### Bacaan
Minggu, 23 Desember 2012

EUPHEMISME, APAAN TUH?




BAHASA INDONESIA

EUPHEMISME DALAM KEHIDUPAN SOSIAL POLITIK

PSK dan Pramunikmat diamankan, dibon, dan PKS ABG Tua Purnatugas yang tunawisma ditolak Pramuria
Manusia adalah homo socius (makhluk sosial). Manusia bisa survive karena manusia bersosialisasi dengan manusia lain (silaturahim, berkomunikasi, berinteraksi, saling memengaruhi, dll) dalam wujud hubungan vertikal sub-ordinat struktural top-down atau bottom-up atau hubungan fungsional horizontal sederajat selevel karena fungsi atau profesi yang berbeda-beda. Itulah sebabnya timbul apresiasi, saling menghormati, saling menghargai, toleran, tepo seliro, dan benci kecongkakan. Karena itu, manusia yang tidak bersosialisasi, dipastikan dia akan “kalah” atau bahkan “mati”.

### Tujuan A
Menurut bacaan tentang eufemisme, apa yang dipastikan terjadi pada manusia yang tidak bersosialisasi?

Entri dari sebuah kumpulan data:
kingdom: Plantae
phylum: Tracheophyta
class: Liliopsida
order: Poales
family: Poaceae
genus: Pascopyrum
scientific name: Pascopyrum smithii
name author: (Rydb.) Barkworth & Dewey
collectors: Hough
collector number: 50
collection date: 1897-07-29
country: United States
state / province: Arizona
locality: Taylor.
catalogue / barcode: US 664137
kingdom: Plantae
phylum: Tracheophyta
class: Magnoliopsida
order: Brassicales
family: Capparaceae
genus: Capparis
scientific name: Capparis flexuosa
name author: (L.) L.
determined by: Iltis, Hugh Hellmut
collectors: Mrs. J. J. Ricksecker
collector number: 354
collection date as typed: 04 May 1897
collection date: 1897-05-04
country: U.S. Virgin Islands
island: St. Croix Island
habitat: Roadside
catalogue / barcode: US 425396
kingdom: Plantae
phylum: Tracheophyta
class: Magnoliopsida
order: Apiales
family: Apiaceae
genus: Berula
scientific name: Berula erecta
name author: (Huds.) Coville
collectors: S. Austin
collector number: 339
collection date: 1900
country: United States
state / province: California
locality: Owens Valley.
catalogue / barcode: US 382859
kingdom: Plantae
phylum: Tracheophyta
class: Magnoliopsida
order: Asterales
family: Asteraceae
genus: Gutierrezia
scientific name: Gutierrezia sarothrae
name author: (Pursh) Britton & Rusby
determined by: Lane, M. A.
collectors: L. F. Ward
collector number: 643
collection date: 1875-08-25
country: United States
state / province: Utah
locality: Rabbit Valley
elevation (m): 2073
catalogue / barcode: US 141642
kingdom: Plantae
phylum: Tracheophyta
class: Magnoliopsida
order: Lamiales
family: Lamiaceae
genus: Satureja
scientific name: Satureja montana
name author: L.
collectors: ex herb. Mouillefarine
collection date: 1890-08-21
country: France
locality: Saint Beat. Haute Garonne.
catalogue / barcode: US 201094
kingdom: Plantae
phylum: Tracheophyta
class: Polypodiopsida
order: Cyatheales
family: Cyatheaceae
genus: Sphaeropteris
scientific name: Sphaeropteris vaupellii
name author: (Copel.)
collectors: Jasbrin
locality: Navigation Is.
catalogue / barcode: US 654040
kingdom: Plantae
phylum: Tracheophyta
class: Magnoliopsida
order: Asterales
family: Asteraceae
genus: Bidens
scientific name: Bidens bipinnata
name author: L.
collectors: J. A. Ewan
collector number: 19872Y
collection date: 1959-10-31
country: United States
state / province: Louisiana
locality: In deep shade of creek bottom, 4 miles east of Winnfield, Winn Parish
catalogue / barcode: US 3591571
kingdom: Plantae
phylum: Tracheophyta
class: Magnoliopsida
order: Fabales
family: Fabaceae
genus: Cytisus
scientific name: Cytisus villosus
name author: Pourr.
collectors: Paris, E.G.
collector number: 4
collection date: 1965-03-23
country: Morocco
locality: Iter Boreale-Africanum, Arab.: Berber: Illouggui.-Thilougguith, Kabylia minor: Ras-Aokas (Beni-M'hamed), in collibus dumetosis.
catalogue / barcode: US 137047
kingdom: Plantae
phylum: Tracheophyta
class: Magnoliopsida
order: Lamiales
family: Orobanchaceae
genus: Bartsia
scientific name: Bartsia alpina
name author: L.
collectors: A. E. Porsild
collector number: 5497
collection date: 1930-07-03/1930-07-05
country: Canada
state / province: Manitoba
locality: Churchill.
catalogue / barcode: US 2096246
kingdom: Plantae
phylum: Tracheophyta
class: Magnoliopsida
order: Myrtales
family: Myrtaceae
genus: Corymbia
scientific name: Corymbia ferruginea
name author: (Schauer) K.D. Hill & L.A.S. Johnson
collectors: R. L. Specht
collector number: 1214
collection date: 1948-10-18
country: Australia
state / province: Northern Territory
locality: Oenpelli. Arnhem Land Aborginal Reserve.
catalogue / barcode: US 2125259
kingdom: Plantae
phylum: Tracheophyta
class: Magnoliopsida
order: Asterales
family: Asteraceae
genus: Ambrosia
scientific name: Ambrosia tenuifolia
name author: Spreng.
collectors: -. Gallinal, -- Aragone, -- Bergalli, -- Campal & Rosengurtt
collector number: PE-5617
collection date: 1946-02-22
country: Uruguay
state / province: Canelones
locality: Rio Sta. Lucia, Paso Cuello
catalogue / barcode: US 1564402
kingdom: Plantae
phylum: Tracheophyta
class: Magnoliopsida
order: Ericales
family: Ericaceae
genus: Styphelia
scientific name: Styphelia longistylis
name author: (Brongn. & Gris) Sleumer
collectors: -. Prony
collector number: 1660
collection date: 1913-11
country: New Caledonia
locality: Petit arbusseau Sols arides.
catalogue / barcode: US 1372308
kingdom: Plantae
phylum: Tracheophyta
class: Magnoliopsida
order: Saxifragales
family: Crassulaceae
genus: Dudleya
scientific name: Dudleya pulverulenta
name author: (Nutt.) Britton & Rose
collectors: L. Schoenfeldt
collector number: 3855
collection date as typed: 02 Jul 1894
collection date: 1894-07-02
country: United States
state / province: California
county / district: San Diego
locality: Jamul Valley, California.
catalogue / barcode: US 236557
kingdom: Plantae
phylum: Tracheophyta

### Tujuan B
Ambil dari daftar, tanpa mengubah apa pun, baris-baris di antara baris yang memuat "in collibus dumetosis." dan baris yang memuat "country: Uruguay", termasuk kedua baris itu.

### Contoh Jawaban A
Manusia yang tidak bersosialisasi dipastikan akan "kalah" atau bahkan "mati".

### Contoh Jawaban B
locality: Iter Boreale-Africanum, Arab.: Berber: Illouggui.-Thilougguith, Kabylia minor: Ras-Aokas (Beni-M'hamed), in collibus dumetosis.
catalogue / barcode: US 137047
kingdom: Plantae
phylum: Tracheophyta
class: Magnoliopsida
order: Lamiales
family: Orobanchaceae
genus: Bartsia
scientific name: Bartsia alpina
name author: L.
collectors: A. E. Porsild
collector number: 5497
collection date: 1930-07-03/1930-07-05
country: Canada
state / province: Manitoba
locality: Churchill.
catalogue / barcode: US 2096246
kingdom: Plantae
phylum: Tracheophyta
class: Magnoliopsida
order: Myrtales
family: Myrtaceae
genus: Corymbia
scientific name: Corymbia ferruginea
name author: (Schauer) K.D. Hill & L.A.S. Johnson
collectors: R. L. Specht
collector number: 1214
collection date: 1948-10-18
country: Australia
state / province: Northern Territory
locality: Oenpelli. Arnhem Land Aborginal Reserve.
catalogue / barcode: US 2125259
kingdom: Plantae
phylum: Tracheophyta
class: Magnoliopsida
order: Asterales
family: Asteraceae
genus: Ambrosia
scientific name: Ambrosia tenuifolia
name author: Spreng.
collectors: -. Gallinal, -- Aragone, -- Bergalli, -- Campal & Rosengurtt
collector number: PE-5617
collection date: 1946-02-22
country: Uruguay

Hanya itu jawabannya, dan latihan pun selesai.